As you might have noticed this implementation doesn't allow for out-of-order deliveries - which puts some restrictions on our replication protocol. Some implementations (like Yjs) solve this by stashing blocks that have arrived before their predecessors and reintegrating them once block's dependencies have been received.
Deltas
Right now we know how to merge entire snapshot of two Yata replicas. However as we mentioned in the past, this approach is not flexible and can introduce heavy overhead - changing one element would require sending entire state to all peers. This is a motivation behind delta-state replication.
On this blog post we also discussed how to exchange deltas efficiently - so that they only carry information not observed by specific peers. But how can we tell, which updates are yet to be replicated? During the CRDTs series on this blog we already presented so called vector clocks and dotted vector versions (if we want to support out of order deliveries, which for simplicity reasons is not the case here) they let us efficiently describe an observed (logical) timeline of a given CRDT structure.
Fortunately there's a 1-1 relation between YATA block IDs and vector clocks. Here all we really need is to aggregate the highest IDs of all blocks in current YATA array:
let version (a: Yata<'t>) : VTime =
a
|> Array.fold (fun vtime block ->
let (replicaId, seqNr) = block.Id
match Map.tryFind replicaId vtime with
| None -> Map.add replicaId seqNr vtime
| Some seqNr' -> Map.add replicaId (max seqNr' seqNr) vtime
) Version.zero
Given such vector clock, we can also easily generate the deltas themselves. All we need to do is to take blocks which sequence numbers are higher that sequence numbers of corresponding vector clock entries. After this we're almost done: we also need to remember that there might be blocks known to remote peer, that have been deleted in the meantime. For this reason we take IDs of tombstoned blocks and pass them over as well.
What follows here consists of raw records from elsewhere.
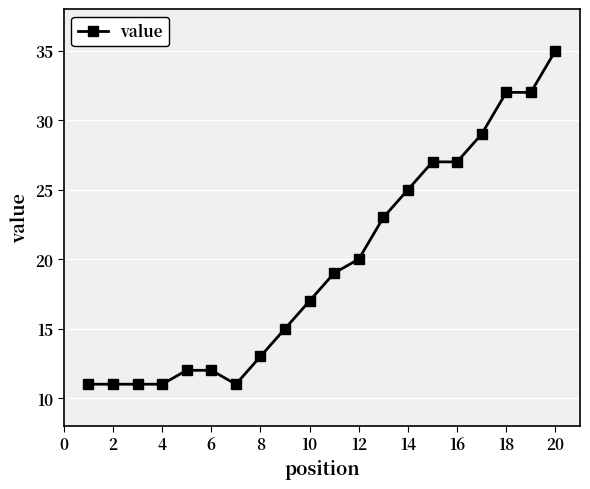

Does the chart display data point markers on the line(s)?

Yes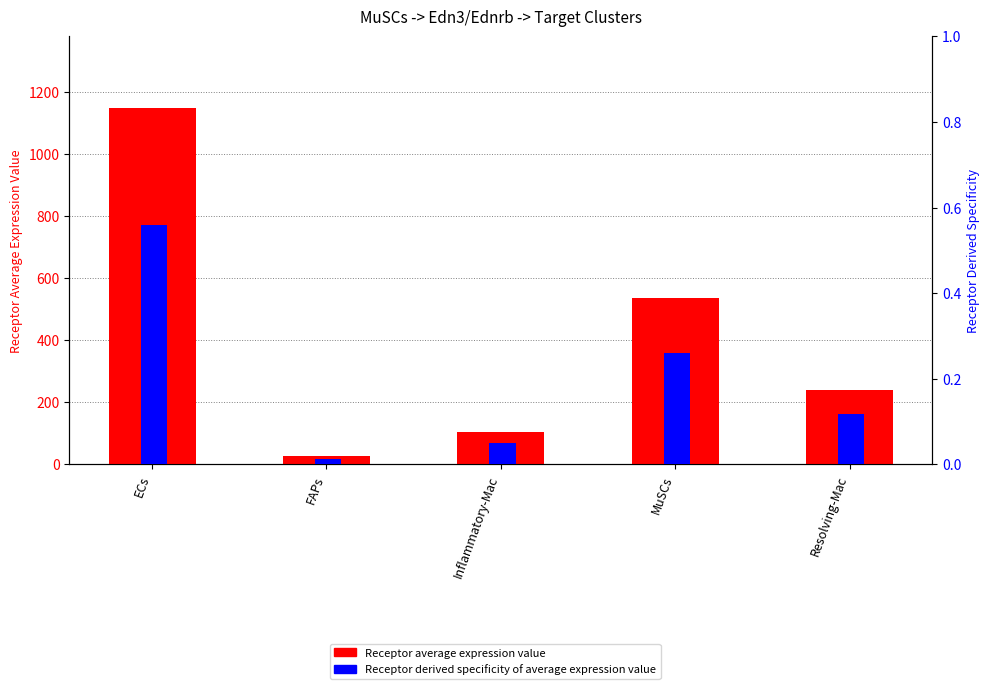

What is the label of the 3rd bar from the right?

Inflammatory-Mac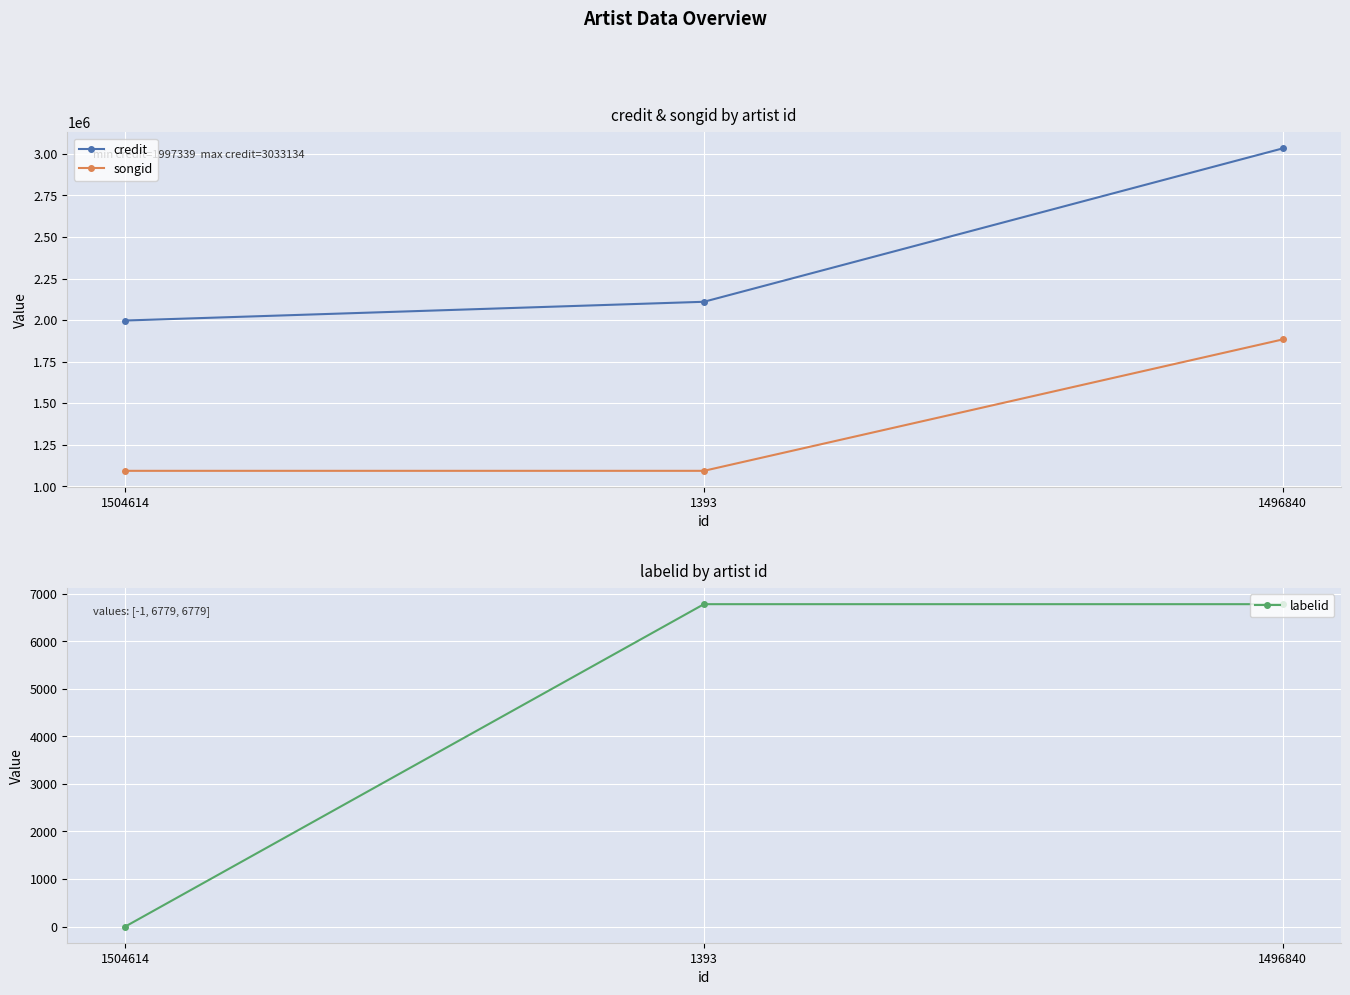

The value of credit at 1393 is 2110157. True or false?

True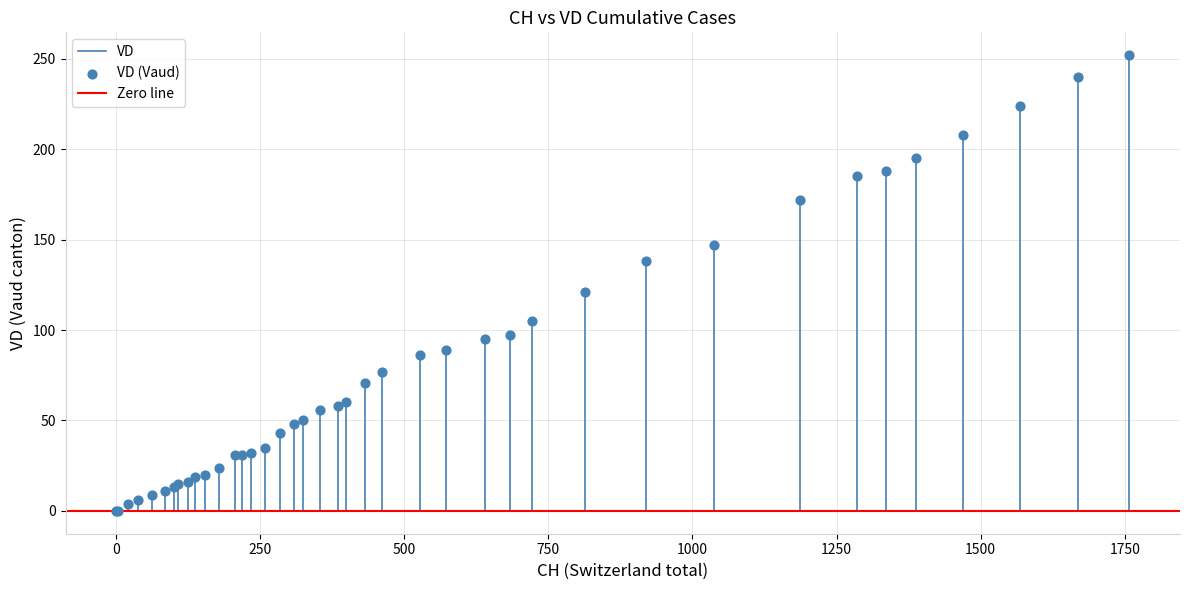

What Y value in the scatter plot is closest to 126?

121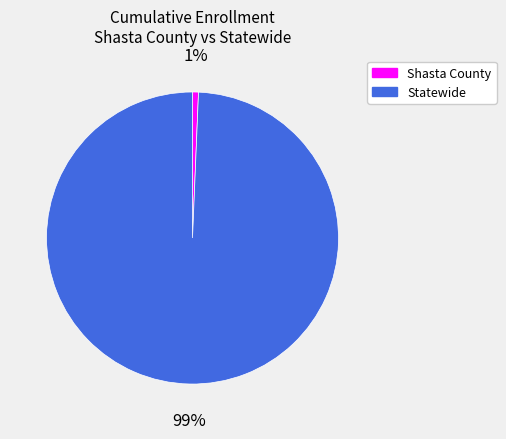

Do Statewide and Shasta County together represent more than half of the pie?

Yes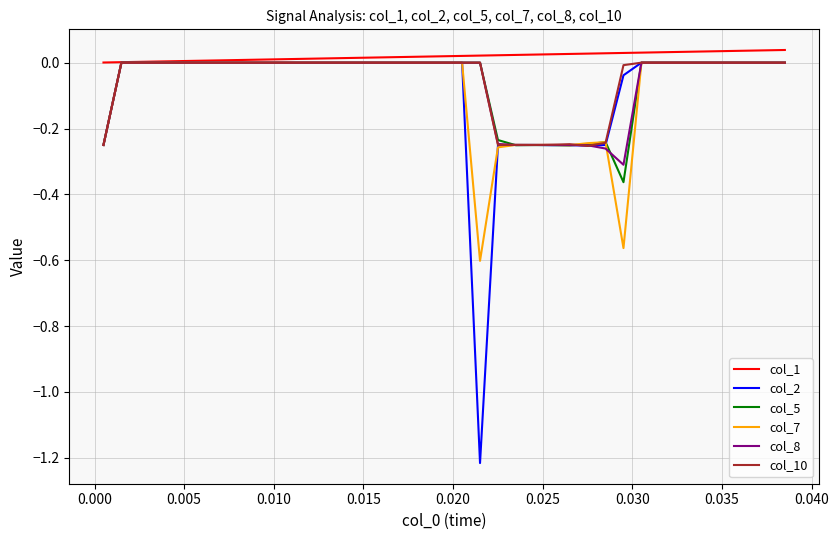

Which series has the largest total across all categories?

col_1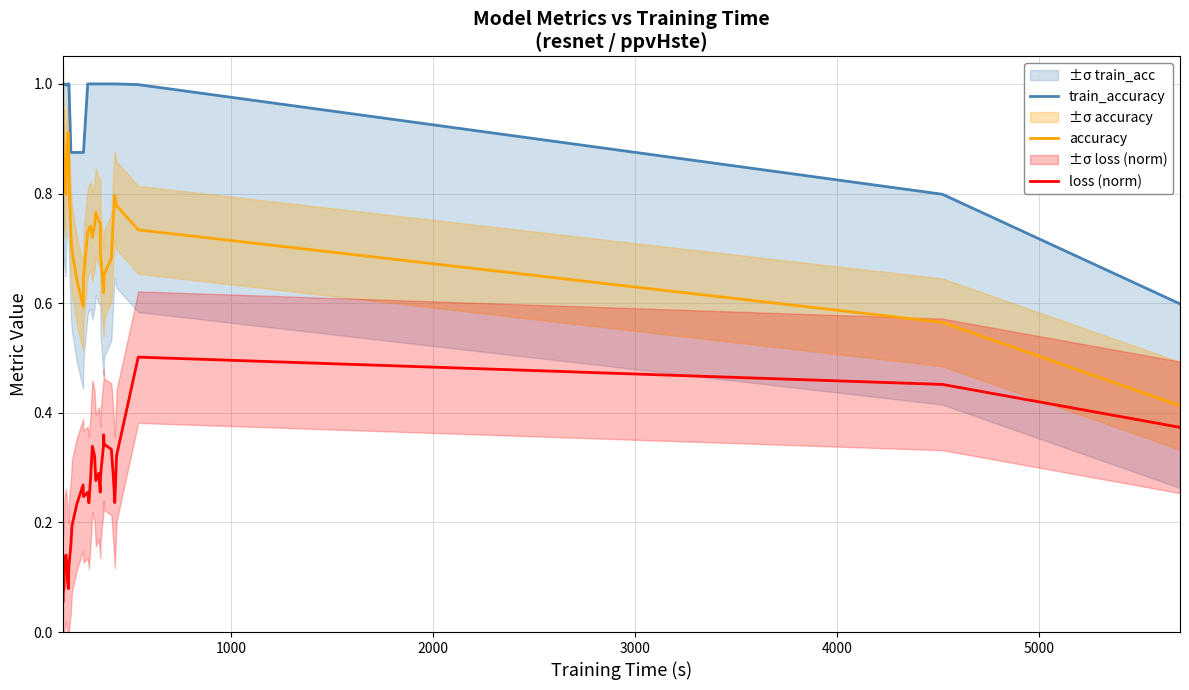

True or false: train_accuracy and accuracy cross at least once.

False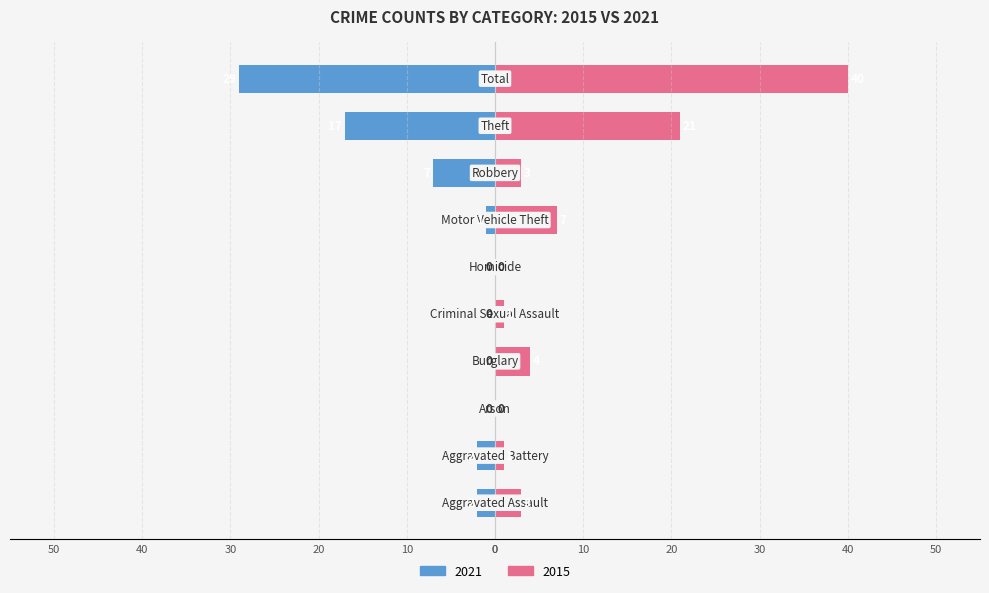

True or false: 2015 has a value of -20 at Arson.

False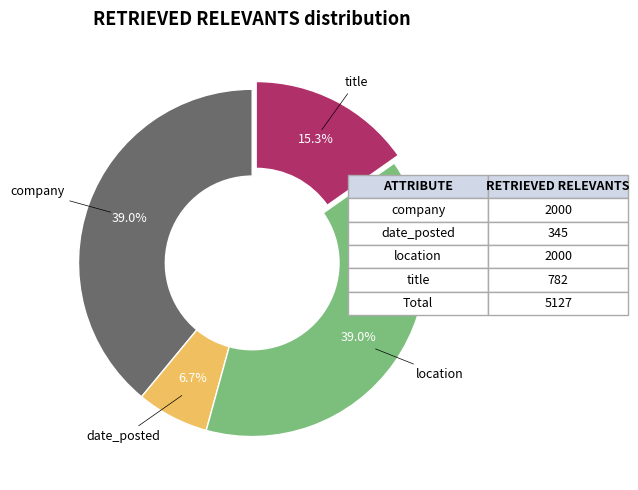

To the nearest percent, what is the average slice percentage?

25%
type Delta<'t> = (Yata<'t> * ID[])
let delta (version: VTime) (a: Yata<'t>) : Delta<'t> =
let deltaArray =
a
|> Array.filter (fun block ->
let (replicaId, seqNr) = block.Id
match Map.tryFind replicaId version with
| None -> true
| Some n -> seqNr > n)
let tombstones =
a
|> Array.choose (fun block ->
if block.IsDeleted then Some block.Id else None)
(deltaArray, tombstones)
While it may look like pushing all tombstoned elements is not really matching what we'd like to expect from delta behavior, in practice they are minor issue:
- Since we only pass identifiers, their size is pretty small.
- Practical implementations may encode tombstoned ranges in very compact notation eg.
A:(1..100)
to encode all deleted blocks fromA:1
up toA:100
.
After describing these details, implementation of delta merges becomes trivial:
let mergeDelta (delta: Delta<'t>) (a: Yata<'t>) : Yata<'t> =
let (delta, tombstones) = delta
merge a delta // merge newly inserted blocks
|> Array.map (fun block ->
if not block.IsDeleted && Array.contains block.Id tombstones
then { block with Value = None } // tombstone block
else block)
Summary
Here, we presented all the basics of YATA algorithm, used for building conflict-free, delta-state indexed sequences. In the future we're going into deep dive through Yjs/Yrs - a libraries which elevate these principles and improve over them to achieve high efficiency.
References
- Yjs - a production-grade implementation of YATA algorithm. It supports a block-wise CRDTs (similar in principle to what we already presented), different data types (like maps or XML elements).
- A reference implementation of several text-editing structures, written in TypeScript.
- Another implementation made by Seph Gentle, which explores variety of different optimizations that can be done to speedup YATA algorithm.